Title: Mother of Invention
Author: Caeli Wolfson Widger
Genre: Speculative Fiction
Publisher: Little A
Source: eARC via NetGalley
Length: 363 pages
Available: 22 May 2018
“It’s no longer a question of whether women can do it all. It’s just assumed that we will. It’s assumed that we can be great careerists and mothers and spouses and still magically keep the laundry in check.”
Tessa Callahan, author of Pushing Through: A Handbook for Young Women in the New World is the Sheryl Sandberg in this satirized version of Silicon Valley. Together with Luke, the son of the late Reed Zimmerman — founder of the social media medium LikeMe — she is working towards a future where women can truly have it all: pregnancy, career, happy marriages. By using bio-technical advances, Tessa and Zimmerman cut pregnancy from nine months to nine weeks. This shortened gestation period would mean women can get back to work fast, erasing the fear that starting a family would mean the end of a woman’s ambition.
But what Tessa doesn’t realize is that both Luke and the American Government have other plans for this new biotechnology. And know the truth about what happens to children who’d been the product of the natural shortened gestation period that inspired this experiment to begin with.
“No matter how hard we work, no matter how much we achieve, one immutable fact remains: we are expected to bear children.”
What Caeli Wolfson Widger creates in Mother of Invention is a book that can be enjoyed as purely a superficial, fast-paced thriller. There are elements of romance, government conspiracy, and science fiction that are all entirely believable. But what I loved about Mother of Invention was that, for me, it posed the question I’ve been grappling with for a long time: what matters more, career or family?
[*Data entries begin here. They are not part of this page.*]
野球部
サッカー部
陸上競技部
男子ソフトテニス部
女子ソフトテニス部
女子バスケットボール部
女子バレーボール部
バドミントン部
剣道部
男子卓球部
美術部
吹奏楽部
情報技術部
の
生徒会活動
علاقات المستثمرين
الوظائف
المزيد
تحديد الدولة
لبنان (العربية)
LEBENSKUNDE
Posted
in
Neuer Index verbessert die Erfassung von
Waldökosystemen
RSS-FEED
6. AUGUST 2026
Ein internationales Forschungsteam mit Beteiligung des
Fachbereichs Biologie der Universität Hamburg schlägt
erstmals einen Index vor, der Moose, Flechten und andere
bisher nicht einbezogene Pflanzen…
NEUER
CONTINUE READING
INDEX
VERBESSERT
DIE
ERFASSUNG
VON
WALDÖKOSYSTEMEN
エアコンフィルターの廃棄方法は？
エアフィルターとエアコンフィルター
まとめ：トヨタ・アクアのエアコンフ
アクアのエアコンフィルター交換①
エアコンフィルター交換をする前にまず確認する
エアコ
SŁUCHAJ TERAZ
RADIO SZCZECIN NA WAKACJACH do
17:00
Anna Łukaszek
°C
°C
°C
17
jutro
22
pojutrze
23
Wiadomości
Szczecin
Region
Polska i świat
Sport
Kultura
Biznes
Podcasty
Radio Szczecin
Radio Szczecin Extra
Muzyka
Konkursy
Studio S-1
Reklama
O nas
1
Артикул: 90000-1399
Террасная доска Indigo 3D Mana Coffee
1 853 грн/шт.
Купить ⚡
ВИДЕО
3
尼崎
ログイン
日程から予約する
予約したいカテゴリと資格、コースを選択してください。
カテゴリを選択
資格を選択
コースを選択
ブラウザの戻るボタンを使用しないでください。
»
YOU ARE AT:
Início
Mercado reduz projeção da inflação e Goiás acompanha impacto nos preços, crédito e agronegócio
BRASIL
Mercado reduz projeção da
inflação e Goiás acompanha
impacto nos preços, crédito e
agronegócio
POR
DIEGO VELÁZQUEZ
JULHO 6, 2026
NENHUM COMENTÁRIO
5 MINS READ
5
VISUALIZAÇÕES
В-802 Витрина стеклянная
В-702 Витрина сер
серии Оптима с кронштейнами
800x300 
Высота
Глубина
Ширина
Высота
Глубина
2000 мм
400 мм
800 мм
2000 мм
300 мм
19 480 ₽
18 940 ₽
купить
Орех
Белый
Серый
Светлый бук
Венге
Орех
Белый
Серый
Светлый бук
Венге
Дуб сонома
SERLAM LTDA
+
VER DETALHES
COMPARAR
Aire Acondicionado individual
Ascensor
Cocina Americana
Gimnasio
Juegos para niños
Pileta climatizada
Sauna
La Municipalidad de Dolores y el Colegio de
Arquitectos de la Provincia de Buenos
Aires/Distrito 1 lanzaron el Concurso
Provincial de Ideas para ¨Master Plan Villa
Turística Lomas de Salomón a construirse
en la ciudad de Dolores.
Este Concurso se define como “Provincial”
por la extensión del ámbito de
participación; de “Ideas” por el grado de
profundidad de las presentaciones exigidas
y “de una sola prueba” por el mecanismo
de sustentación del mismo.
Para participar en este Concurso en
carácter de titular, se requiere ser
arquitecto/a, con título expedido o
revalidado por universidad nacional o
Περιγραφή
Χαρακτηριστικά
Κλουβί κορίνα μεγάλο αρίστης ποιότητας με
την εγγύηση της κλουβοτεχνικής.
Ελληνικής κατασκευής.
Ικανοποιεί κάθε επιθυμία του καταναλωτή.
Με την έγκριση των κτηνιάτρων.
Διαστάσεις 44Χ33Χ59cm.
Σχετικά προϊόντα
Can I have both? Do I need to have both?
While Widger doesn’t delve into the argument of the “natural role” of women versus where many of our ambitions lead us, the question is still posed. I was left thinking, not just about whether or not a shortened gestation period for growing a child could be the “cure” for the family versus career argument. I also was left wondering if, should I choose to have a family one day, if nine weeks versus nine months was enough time to prepare myself for my role of mother versus wife, or girlfriend, or partner, or whatever.
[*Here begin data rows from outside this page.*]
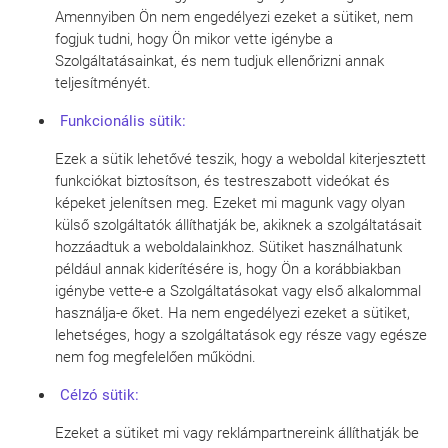
Amennyiben Ön nem engedélyezi ezeket a sütiket, nem
fogjuk tudni, hogy Ön mikor vette igénybe a
Szolgáltatásainkat, és nem tudjuk ellenőrizni annak
teljesítményét.
Funkcionális sütik:
Ezek a sütik lehetővé teszik, hogy a weboldal kiterjesztett
funkciókat biztosítson, és testreszabott videókat és
képeket jelenítsen meg. Ezeket mi magunk vagy olyan
külső szolgáltatók állíthatják be, akiknek a szolgáltatásait
hozzáadtuk a weboldalainkhoz. Sütiket használhatunk
például annak kiderítésére is, hogy Ön a korábbiakban
igénybe vette-e a Szolgáltatásokat vagy első alkalommal
használja-e őket. Ha nem engedélyezi ezeket a sütiket,
lehetséges, hogy a szolgáltatások egy része vagy egésze
nem fog megfelelően működni.
Célzó sütik:
Ezeket a sütiket mi vagy reklámpartnereink állíthatják be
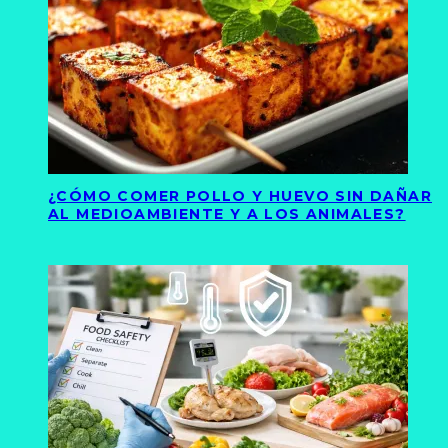
¿CÓMO COMER POLLO Y HUEVO SIN DAÑAR
AL MEDIOAMBIENTE Y A LOS ANIMALES?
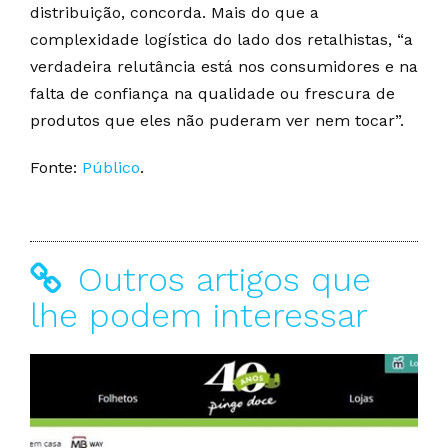
distribuição, concorda. Mais do que a
complexidade logística do lado dos retalhistas, “a
verdadeira relutância está nos consumidores e na
falta de confiança na qualidade ou frescura de
produtos que eles não puderam ver nem tocar”.
Fonte:
Público
.
Outros artigos que
lhe podem interessar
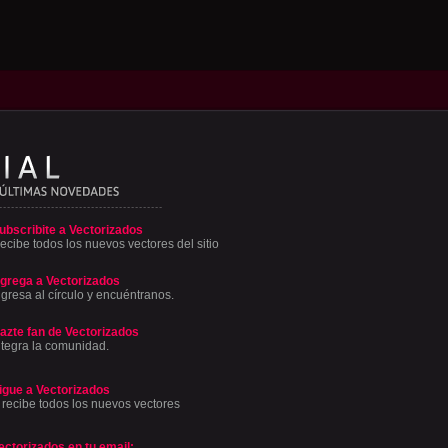
ubscribite a Vectorizados
ecibe todos los nuevos vectores del sitio
grega a Vectorizados
ngresa al círculo y encuéntranos.
azte fan de Vectorizados
ntegra la comunidad.
igue a Vectorizados
 recibe todos los nuevos vectores
ectorizados en tu email:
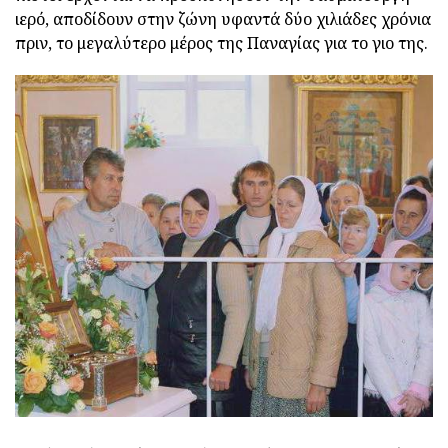
ιερό, αποδίδουν στην ζώνη υφαντά δύο χιλιάδες χρόνια
πριν, το μεγαλύτερο μέρος της Παναγίας για το γιο της.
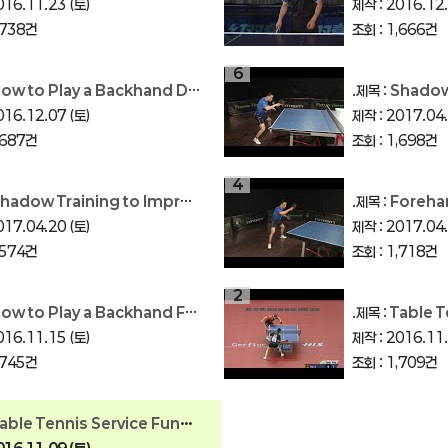
016.11.23 (토)
제작 : 2016.12.
,738건
조회 : 1,666건
6
ow to Play a Backhand Drive
.제목 :
Shadow Training to
016.12.07 (토)
제작 : 2017.04.
,687건
조회 : 1,698건
4
dow Training to Improve Your Table Tennis Footwork (Part 1)
.제목 :
Forehand & B
017.04.20 (토)
제작 : 2017.04.
,574건
조회 : 1,718건
2
w to Play a Backhand Fast Loop in Table Tennis
.제목 :
Table Tennis Serv
016.11.15 (토)
제작 : 2016.11.
,745건
조회 : 1,709건
le Tennis Service Fundamentals: How To Serve Like A Pro!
“No matter how empowered women are, no matter how badass their careers are, no matter how much money they make, those things are second-tier achievements…Motherhood is the first tier.”
So while other critics might not have felt Widger dove into the politics of her novel enough, I felt she left the discussion open to her readers. By leaving Tessa’s thoughts about the ethics of what she was doing, and the ripple effect it could have on society, out of the majority of the book, we are free to decide for ourselves what we’d want for our future. Women shouldn’t need a Handbook for Young Women in the New World. We should be able to consider our options and take our futures into our own hands. Societal pressures be damned.
Going into Mother of Invention, I was prepared for a dark, Handmaid’s Tale-like view of our future. Instead, I was forced to confront my own feelings about career, motherhood, and the idea of playing god with human creation.